Completive aspect is formed by prefixing /ka-/ to the neutral verb form, continuative is formed by prefixing /ti-/. The incompletive aspect has a distinct set of stem forming prefixes as well as distinct tone patterns. In incompletive transitive verbs, only the first-person singular and the third-person prefixes vary from the corresponding neutral forms; the first-person plural and the second-person forms are identical to the corresponding neutral forms.

== Whistle speech ==
Most Mazatec communities employ forms of whistle speech in which linguistic utterances are produced by whistling the tonal contours of words and phrases. Mazatec languages lend themselves very well to becoming whistling languages because of the high functional load of tone in Mazatec grammar and semantics. Whistling is extremely common for young men, who often have complex conversations entirely through whistling.
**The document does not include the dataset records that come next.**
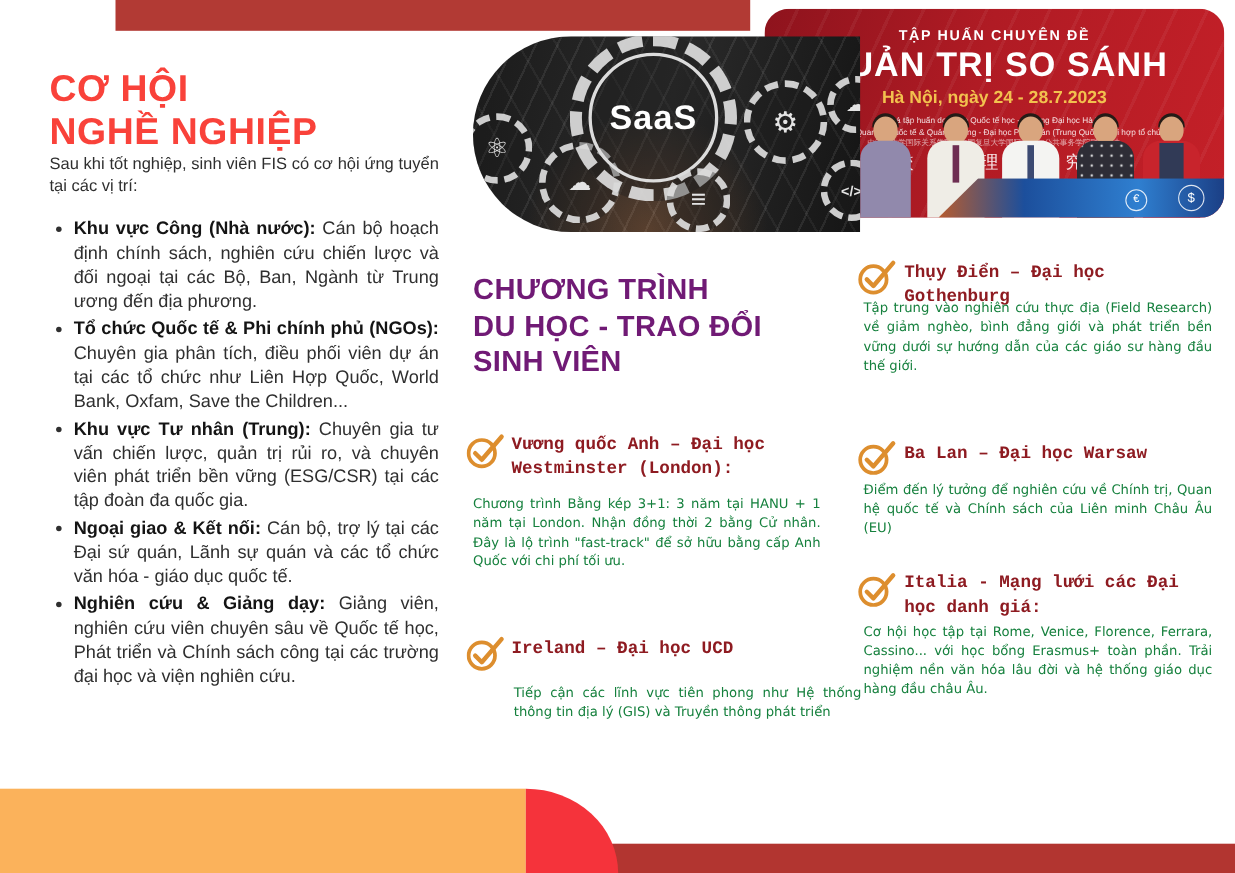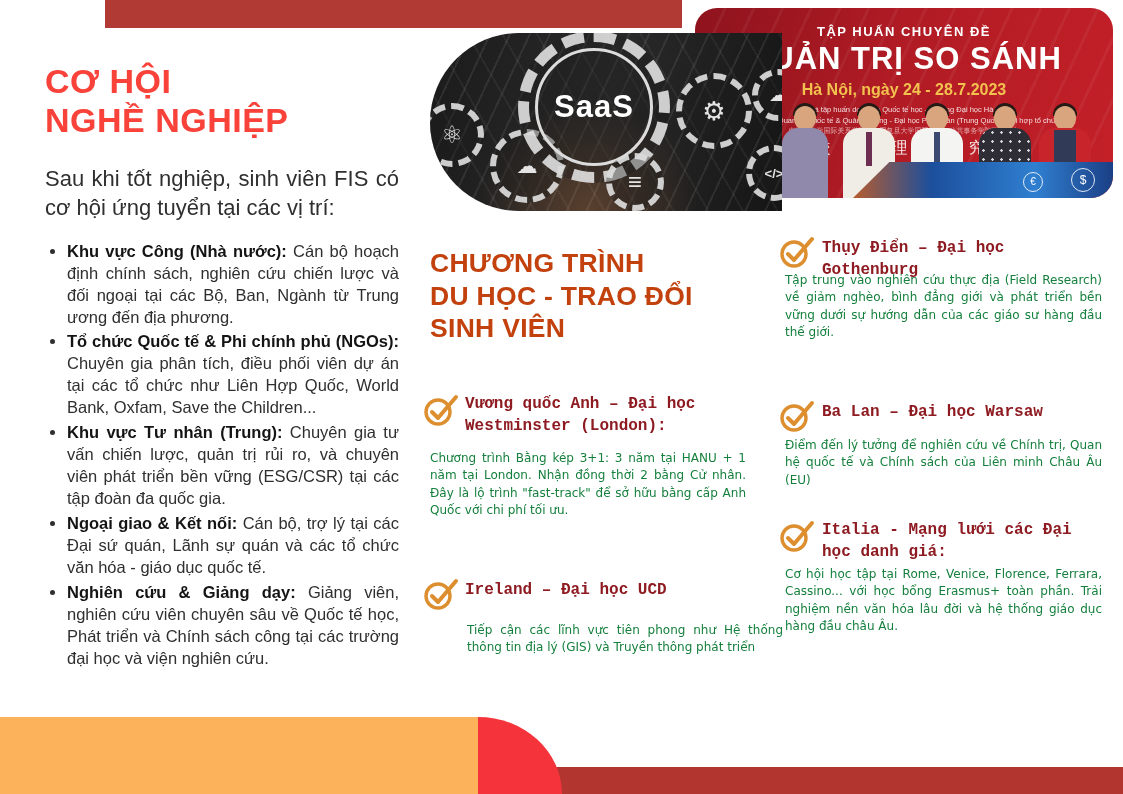--- a/index.html
+++ b/index.html
@@ -16,7 +16,7 @@
   
   .career{position:absolute;left:45px;top:62px;width:354px;}
   .career-title{color:#F9423A;font-size:34px;font-weight:bold;line-height:1.15;letter-spacing:.5px;}
-  .career-intro{margin-top:24px;color:#2F2F2F;font-size:22px;line-height:1.33;text-align:justify;}
+  .career-intro{color:#2F2F2F;font-size:15px;line-height:1.33;text-align:justify;}
   .career-list{margin:18px 0 0 0;padding-left:22px;color:#2F2F2F;font-size:16.5px;line-height:1.33;}
   .career-list li{text-align:justify;margin-bottom:3px;}
   .career-list b{color:#141414;}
Women, on the other hand, do not generally use whistle speech, just as older males use it more rarely than younger ones. Small boys learn to whistle while they learn to talk. Whistling is used generally to communicate over a distance, attract the attention of passersby, or avoid interfering with ongoing spoken conversations, but even economic transactions can be conducted entirely through whistling. Since whistle speech does not encode precise information about vowel or consonants, it is often ambiguous with several possible meanings. However, since most whistling treats a limited number of topics, it is normally unproblematic to disambiguate meaning through context.

== Media ==
Mazatecan-language programming is carried by the CDI's radio station XEOJN, based in San Lucas Ojitlán, Oaxaca.

The entire New Testament is available in several varieties of Mazatec.

A wide variety of Bible-based literature and video content is published in Mazatec by Jehovah's Witnesses.